States and public bodies are eligible designated recipients. Eligible subrecipients are private non-profit organizations, State or local governments, and operators of public transportation services including private operators of public transportation services.
Capital, planning and operating expenses for projects that transport low income individuals to and from jobs and activities related to employment, and for reverse commute projects.
49 U.S.C. 5316
Section 5316 funds are available to the States and designated recipients in large urbanied areas during the Fiscal Year of apportionment plus two additional years (total of three years).
Of the total JARC funds available, FTA apportions 60 percent among designated recipients in large urbanized areas; 20 percent to the states for small urbanized areas; and 20 percent to the states for rural and small urban areas under 50,000 in population. Section 5316 funds are apportioned among the recipients by a formula which is based on the ratio that the number of eligible low-income and welfare recipients in each such area bears to the number of eligible low-income and welfare recipients in all such areas.
JARC funds may be used to finance capital, planning and operating expenses. The Federal share of eligible capital and planning costs may not exceed 80 percent of the net cost of the activity. The Federal share of the eligible operating costs may not exceed 50 percent of the net operating costs of the activity. Recipients may use up to 10 percent of their apportionment to support program administrative costs including administration, planning, and technical assistance, which may be funded at 100 percent Federal share.

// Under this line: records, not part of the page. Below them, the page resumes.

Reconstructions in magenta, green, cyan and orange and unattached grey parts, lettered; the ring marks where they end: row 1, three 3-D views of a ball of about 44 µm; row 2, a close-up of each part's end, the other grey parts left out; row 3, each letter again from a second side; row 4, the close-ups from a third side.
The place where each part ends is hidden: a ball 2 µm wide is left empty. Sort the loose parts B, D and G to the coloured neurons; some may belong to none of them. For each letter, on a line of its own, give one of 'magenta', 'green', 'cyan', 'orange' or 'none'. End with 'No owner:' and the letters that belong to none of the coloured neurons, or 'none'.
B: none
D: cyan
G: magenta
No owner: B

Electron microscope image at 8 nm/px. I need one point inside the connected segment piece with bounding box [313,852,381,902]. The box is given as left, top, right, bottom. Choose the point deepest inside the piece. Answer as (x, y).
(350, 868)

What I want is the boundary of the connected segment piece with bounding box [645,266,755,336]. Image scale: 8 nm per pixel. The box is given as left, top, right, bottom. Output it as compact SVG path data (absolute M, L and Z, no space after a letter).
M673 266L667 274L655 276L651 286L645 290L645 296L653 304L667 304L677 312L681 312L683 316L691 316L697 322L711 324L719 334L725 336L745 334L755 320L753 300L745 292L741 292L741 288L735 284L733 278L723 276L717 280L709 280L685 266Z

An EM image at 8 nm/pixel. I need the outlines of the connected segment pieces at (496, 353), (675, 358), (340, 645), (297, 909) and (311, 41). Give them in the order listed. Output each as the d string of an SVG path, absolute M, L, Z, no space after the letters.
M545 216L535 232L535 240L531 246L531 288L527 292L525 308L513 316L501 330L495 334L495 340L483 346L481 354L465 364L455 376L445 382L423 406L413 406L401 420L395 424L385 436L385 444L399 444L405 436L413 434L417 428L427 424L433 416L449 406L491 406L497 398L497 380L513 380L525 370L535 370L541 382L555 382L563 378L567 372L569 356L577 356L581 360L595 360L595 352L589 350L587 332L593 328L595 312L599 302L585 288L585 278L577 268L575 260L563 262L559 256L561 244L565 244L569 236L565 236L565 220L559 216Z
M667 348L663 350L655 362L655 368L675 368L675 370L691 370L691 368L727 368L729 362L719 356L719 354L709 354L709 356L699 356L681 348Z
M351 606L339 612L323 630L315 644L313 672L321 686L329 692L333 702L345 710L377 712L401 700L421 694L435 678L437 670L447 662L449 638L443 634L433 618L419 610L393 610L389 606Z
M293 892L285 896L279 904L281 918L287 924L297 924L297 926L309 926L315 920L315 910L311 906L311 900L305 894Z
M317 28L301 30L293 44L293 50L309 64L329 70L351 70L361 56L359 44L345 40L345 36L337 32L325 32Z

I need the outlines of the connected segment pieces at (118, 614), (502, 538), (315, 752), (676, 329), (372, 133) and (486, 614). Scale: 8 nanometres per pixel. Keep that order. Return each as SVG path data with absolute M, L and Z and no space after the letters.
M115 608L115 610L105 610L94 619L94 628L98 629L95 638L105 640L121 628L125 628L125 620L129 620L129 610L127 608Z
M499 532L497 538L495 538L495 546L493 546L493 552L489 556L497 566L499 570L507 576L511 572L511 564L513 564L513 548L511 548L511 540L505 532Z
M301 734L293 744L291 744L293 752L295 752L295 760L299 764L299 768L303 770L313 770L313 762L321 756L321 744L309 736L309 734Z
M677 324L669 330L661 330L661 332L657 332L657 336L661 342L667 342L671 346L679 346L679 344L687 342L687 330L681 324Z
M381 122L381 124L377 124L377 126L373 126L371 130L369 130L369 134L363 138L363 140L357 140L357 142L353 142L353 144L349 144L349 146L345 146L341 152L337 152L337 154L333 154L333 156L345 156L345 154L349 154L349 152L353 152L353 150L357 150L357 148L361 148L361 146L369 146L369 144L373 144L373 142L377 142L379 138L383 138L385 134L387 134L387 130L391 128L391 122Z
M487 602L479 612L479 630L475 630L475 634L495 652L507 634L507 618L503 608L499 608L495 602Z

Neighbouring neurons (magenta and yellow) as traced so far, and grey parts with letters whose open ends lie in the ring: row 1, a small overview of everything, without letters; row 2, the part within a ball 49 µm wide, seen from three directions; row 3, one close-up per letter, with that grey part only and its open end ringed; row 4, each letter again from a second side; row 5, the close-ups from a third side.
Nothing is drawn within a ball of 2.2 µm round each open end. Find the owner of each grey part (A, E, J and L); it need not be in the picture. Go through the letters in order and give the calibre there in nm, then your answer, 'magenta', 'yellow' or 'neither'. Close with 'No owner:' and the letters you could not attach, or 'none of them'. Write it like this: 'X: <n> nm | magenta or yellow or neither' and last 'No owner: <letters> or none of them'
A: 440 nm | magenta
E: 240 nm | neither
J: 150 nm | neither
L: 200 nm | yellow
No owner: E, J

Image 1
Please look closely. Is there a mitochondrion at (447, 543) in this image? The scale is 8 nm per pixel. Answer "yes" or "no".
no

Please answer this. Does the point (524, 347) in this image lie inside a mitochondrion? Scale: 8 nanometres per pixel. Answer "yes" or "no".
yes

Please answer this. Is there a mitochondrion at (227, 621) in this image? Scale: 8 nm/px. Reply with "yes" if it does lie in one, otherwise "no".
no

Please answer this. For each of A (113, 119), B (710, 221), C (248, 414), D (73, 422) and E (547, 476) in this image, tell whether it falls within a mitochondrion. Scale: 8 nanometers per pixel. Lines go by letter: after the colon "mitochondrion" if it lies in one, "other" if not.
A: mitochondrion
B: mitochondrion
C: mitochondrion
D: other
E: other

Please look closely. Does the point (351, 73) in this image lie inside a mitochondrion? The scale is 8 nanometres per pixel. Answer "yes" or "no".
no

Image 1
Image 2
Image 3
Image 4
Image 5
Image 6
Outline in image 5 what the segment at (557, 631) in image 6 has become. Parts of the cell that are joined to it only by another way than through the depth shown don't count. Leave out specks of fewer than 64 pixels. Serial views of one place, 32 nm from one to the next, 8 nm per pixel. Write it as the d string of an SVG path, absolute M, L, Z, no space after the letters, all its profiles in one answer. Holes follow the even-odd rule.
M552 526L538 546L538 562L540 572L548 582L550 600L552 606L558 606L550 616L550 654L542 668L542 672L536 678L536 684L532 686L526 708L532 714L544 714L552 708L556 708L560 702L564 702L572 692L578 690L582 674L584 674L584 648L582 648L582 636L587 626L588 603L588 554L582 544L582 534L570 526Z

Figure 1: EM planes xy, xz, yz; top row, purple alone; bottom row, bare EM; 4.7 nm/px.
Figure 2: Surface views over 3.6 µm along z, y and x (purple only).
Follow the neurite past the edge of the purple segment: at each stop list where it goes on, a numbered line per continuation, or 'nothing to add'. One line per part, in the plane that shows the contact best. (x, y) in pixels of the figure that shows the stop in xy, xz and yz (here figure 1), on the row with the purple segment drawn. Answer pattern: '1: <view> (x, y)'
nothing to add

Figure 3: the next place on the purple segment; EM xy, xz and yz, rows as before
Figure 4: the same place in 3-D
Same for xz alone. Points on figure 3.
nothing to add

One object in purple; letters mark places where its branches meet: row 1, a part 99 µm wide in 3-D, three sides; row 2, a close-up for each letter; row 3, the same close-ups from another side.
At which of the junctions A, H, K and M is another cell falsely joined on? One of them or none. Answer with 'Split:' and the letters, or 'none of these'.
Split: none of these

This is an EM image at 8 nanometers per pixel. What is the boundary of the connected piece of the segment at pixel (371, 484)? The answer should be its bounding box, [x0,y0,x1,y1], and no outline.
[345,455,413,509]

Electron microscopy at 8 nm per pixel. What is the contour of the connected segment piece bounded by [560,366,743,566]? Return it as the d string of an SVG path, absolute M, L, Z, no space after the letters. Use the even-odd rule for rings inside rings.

The local share of eligible capital and planning costs shall be no less than 20 percent of the net cost of the activity, and the local share for eligible operating costs shall be no less than 50 percent of the net operating costs.
Title 49 U.S.C. 5316, as amended by SAFETEA-LU, requires a recipient of Section 5316 funds to certify that projects selected are derived from a locally developed, coordinated public transit-human services transportation plan.
Address transportation challenges faced by welfare recipients and low-income persons seeking to obtain and maintain employment.